Amid growing concerns about the peak valuations of the ‘Magnificent 7′—seven leading technology companies in the U.S. stock market—eight major Asian companies, including Samsung, are gaining attention as new and promising alternatives. /News1

Amid rising concerns about the inflated valuations of the ‘Magnificent 7′—seven leading U.S. technology companies—eight major Asian firms, dubbed the ‘Super 8′ are emerging as attractive and undervalued investment alternatives, poised to offer substantial returns and close the performance gap with their American counterparts.

Identified by UBS, a Swiss investment bank, these Asian companies are expected to attract significant investor interest and potentially offer substantial returns. This shift in focus to Asian tech giants underscores the increasing recognition of their potential and the opportunities they present in the current market landscape.

UBS has highlighted that the eight most promising technology stocks in Asia share similarities with the well-known Magnificent 7 in the U.S. stock market but are still considered undervalued.

According to CNBC, UBS has noted that the eight most promising technology stocks in Asia share similarities with the well-known Magnificent 7 in the U.S. market but are still considered undervalued. UBS predicts that over the next 12 months, these “Super 8″ companies, including Samsung, will not only close the performance gap with the Magnificent 7 but also outperform overall market returns.

This suggests that the Super 8 have significant growth potential and are expected to become more competitive, delivering impressive financial results and attracting increased investor interest.

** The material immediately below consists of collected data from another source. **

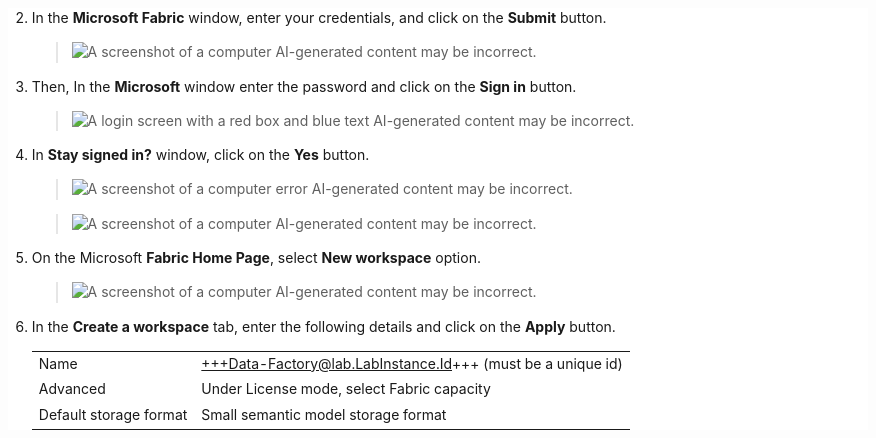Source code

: 2.  In the **Microsoft Fabric** window, enter your credentials, and
    click on the **Submit** button.

    > ![A screenshot of a computer AI-generated content may be
    > incorrect.](https://raw.githubusercontent.com/technofocus-pte/msfbrcanlytcsrio/refs/heads/Cloud-slice/Labguide/Usecase%2002/media/image2.png)

3.  Then, In the **Microsoft** window enter the password and click on
    the **Sign in** button.

    > ![A login screen with a red box and blue text AI-generated content may
    > be incorrect.](https://raw.githubusercontent.com/technofocus-pte/msfbrcanlytcsrio/refs/heads/Cloud-slice/Labguide/Usecase%2002/media/image3.png)

4.  In **Stay signed in?** window, click on the **Yes** button.

    > ![A screenshot of a computer error AI-generated content may be
    > incorrect.](https://raw.githubusercontent.com/technofocus-pte/msfbrcanlytcsrio/refs/heads/Cloud-slice/Labguide/Usecase%2002/media/image4.png)

    > ![A screenshot of a computer AI-generated content may be
    > incorrect.](https://raw.githubusercontent.com/technofocus-pte/msfbrcanlytcsrio/refs/heads/Cloud-slice/Labguide/Usecase%2002/media/image5.png)

5.  On the Microsoft **Fabric Home Page**, select **New workspace**
    option.

    > ![A screenshot of a computer AI-generated content may be
    > incorrect.](https://raw.githubusercontent.com/technofocus-pte/msfbrcanlytcsrio/refs/heads/Cloud-slice/Labguide/Usecase%2002/media/image6.png)

6.  In the **Create a workspace** tab, enter the following details and
    click on the **Apply** button.

    |  |  |
    |----|----|
    |Name	| +++Data-Factory@lab.LabInstance.Id+++ (must be a unique id)| 
    |Advanced	|Under License mode, select Fabric capacity|
    |Default storage format|	Small semantic model storage format|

The ‘Super 8′ companies identified by UBS include South Korea’s Samsung Electronics, Taiwan’s TSMC and Hon Hai Precision Industry (Foxconn), China’s largest gaming company Tencent, Chinese computer giant Lenovo, Japan’s semiconductor equipment firm Tokyo Electron, Indian tech giant Infosys, and Singapore’s semiconductor packaging equipment specialist ASMPT.

This year, the stock prices of these companies have been on the rise. From the beginning of the year to the present, Samsung Electronics has increased by over 10%, TSMC by 78%, and Foxconn by 103%. However, UBS believes these stocks are still underpriced. UBS noted that despite the potential of the AI industry and the dominant market positions of the Super 8 companies, they are currently undervalued.

Last year, the Magnificent 7, which led the rise in the U.S. stock market, saw an average increase of 45% this year, driven by the AI boom. However, there are increasing worries that stock prices might be inflated.

The Magnificent 7 comprises Apple, Microsoft, Amazon, Alphabet, Nvidia, Tesla, and Meta. The name, derived from the 1960s American Western film “The Magnificent Seven,” signifies the seven major stocks leading the U.S. stock market, a term first coined by Bank of America strategist Michael Hartnett.

Reuters reported that the recent surge in the S&P 500 index has been heavily concentrated in technology stocks, which underscores the importance of diversifying investment portfolios. There are increasing concerns that if investor sentiment towards certain high-performing stocks, such as Nvidia, shifts negatively, the current upward trend in the market could reverse.